(Records from a dataset)

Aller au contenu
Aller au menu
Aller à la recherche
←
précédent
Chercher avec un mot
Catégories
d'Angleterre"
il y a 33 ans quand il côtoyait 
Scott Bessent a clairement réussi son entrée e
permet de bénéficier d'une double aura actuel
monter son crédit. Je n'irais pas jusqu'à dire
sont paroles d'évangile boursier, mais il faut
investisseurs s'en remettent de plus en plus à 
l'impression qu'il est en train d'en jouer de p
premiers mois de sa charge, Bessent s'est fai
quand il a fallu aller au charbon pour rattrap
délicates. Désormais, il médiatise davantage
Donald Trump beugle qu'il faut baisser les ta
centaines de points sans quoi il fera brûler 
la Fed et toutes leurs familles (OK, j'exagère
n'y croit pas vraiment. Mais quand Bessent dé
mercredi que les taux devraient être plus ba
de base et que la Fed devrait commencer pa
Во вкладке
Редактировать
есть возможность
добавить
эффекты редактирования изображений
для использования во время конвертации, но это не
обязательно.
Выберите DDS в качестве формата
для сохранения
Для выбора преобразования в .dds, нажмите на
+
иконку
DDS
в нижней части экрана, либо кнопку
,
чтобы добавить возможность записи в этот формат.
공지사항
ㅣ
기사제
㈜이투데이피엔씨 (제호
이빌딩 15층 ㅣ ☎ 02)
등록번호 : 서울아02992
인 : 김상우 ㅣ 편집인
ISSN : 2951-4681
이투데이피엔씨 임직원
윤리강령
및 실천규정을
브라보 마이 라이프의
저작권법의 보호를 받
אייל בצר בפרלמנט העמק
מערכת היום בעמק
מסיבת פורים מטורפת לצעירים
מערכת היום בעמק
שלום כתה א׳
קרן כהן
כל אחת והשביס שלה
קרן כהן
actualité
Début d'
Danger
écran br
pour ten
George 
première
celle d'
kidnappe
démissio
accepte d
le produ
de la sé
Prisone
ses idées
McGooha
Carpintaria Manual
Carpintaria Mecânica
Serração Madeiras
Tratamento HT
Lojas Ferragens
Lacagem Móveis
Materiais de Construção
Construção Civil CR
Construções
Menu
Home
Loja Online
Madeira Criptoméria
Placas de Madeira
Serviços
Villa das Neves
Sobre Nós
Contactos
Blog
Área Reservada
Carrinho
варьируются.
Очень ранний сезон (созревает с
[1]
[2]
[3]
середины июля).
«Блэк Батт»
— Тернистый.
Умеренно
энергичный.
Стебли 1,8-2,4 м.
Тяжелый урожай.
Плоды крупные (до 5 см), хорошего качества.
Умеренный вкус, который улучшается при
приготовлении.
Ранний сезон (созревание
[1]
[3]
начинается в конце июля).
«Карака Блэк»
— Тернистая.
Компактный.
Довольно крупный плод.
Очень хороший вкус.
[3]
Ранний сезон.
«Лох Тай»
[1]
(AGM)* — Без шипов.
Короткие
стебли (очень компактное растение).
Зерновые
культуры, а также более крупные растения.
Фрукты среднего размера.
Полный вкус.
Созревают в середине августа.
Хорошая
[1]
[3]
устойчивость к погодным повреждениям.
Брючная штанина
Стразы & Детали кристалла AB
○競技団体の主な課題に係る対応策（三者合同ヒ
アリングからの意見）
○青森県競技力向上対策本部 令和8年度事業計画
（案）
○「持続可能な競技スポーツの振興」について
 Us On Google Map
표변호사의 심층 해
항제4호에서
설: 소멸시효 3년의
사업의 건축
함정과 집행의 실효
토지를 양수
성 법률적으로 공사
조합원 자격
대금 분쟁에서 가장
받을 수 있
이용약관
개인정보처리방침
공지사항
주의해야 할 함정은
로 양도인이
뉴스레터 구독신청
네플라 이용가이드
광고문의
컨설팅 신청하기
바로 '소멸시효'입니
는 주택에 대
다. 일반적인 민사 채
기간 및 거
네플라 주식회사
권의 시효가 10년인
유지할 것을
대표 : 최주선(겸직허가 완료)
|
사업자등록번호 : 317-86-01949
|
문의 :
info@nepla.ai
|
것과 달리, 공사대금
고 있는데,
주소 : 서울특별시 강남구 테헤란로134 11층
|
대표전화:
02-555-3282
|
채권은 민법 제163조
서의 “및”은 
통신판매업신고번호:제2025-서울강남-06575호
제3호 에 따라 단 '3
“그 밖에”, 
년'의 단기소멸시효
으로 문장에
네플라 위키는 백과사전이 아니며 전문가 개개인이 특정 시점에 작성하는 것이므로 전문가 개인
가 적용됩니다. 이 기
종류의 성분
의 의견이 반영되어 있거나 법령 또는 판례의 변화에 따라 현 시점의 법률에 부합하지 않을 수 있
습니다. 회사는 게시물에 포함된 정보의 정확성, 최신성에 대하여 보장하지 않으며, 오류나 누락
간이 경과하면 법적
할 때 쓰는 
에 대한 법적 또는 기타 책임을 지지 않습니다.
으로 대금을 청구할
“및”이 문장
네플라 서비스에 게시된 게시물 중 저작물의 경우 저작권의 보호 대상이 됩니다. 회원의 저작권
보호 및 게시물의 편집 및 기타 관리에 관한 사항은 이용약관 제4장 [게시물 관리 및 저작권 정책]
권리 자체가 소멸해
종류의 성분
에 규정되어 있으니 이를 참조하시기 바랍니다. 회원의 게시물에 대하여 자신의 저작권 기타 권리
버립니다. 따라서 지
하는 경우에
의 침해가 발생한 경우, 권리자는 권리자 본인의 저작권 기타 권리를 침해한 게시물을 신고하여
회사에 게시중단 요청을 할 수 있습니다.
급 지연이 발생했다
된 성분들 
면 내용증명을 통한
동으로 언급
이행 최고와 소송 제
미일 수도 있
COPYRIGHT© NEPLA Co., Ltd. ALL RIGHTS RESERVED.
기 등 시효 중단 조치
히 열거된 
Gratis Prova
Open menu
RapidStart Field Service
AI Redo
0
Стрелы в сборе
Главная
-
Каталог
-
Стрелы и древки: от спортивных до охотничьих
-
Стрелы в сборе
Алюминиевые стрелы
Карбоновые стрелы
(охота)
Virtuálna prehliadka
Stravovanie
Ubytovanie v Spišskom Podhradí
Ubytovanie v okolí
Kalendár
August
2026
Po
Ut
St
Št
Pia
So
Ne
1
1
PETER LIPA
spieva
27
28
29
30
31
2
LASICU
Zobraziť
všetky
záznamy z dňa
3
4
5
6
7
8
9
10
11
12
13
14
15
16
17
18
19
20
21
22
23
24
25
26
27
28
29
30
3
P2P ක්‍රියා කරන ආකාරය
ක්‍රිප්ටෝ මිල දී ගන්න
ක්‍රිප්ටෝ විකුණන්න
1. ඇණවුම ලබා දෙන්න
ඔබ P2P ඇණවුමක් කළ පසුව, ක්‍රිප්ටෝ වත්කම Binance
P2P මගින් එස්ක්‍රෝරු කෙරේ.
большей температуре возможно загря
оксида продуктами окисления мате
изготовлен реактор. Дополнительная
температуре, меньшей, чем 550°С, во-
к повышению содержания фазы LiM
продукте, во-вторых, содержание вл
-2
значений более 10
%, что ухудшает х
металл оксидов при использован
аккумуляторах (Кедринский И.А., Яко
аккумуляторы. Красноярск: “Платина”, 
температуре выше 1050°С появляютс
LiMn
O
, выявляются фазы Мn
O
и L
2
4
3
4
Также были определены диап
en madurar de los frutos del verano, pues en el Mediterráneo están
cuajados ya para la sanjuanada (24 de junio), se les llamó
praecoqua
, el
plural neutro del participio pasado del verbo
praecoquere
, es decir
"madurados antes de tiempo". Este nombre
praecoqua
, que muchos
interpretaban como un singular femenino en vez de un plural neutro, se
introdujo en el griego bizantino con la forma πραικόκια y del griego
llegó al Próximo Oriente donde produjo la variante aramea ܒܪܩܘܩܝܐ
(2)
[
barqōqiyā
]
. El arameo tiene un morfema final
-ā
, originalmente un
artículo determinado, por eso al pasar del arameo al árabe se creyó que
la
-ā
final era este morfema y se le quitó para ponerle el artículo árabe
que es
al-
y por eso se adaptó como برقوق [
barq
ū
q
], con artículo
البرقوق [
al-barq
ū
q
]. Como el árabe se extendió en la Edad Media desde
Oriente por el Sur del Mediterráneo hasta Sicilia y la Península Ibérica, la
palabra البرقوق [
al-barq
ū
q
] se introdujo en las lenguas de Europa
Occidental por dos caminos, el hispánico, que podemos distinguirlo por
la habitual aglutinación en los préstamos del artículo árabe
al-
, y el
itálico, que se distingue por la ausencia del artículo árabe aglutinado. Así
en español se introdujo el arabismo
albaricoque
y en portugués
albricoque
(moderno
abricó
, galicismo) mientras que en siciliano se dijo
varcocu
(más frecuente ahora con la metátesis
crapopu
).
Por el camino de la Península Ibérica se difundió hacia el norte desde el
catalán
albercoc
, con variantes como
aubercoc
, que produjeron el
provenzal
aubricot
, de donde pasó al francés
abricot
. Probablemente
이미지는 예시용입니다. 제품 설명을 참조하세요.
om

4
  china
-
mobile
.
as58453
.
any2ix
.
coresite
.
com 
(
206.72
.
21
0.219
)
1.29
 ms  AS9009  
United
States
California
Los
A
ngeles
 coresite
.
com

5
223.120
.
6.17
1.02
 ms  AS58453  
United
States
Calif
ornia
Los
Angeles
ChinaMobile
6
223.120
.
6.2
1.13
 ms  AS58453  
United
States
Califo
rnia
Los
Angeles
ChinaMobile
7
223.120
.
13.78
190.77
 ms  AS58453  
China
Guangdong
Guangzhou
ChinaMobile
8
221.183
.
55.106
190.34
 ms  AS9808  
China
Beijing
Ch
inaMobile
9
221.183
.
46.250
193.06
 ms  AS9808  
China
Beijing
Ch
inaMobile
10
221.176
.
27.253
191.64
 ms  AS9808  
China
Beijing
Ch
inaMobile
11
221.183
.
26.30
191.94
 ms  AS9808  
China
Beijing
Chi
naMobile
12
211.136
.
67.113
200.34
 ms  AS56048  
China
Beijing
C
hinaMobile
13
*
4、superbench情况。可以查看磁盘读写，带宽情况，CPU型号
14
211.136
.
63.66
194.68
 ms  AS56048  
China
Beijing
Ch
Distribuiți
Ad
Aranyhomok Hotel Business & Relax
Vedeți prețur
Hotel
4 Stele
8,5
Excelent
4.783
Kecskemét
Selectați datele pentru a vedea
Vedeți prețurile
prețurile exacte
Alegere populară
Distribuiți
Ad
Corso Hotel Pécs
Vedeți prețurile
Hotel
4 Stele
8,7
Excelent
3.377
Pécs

**What this task involves**
In the records above, find each line with the string "более" and list it.

**Task solution**
культуры, а также более крупные растения.
значений более 10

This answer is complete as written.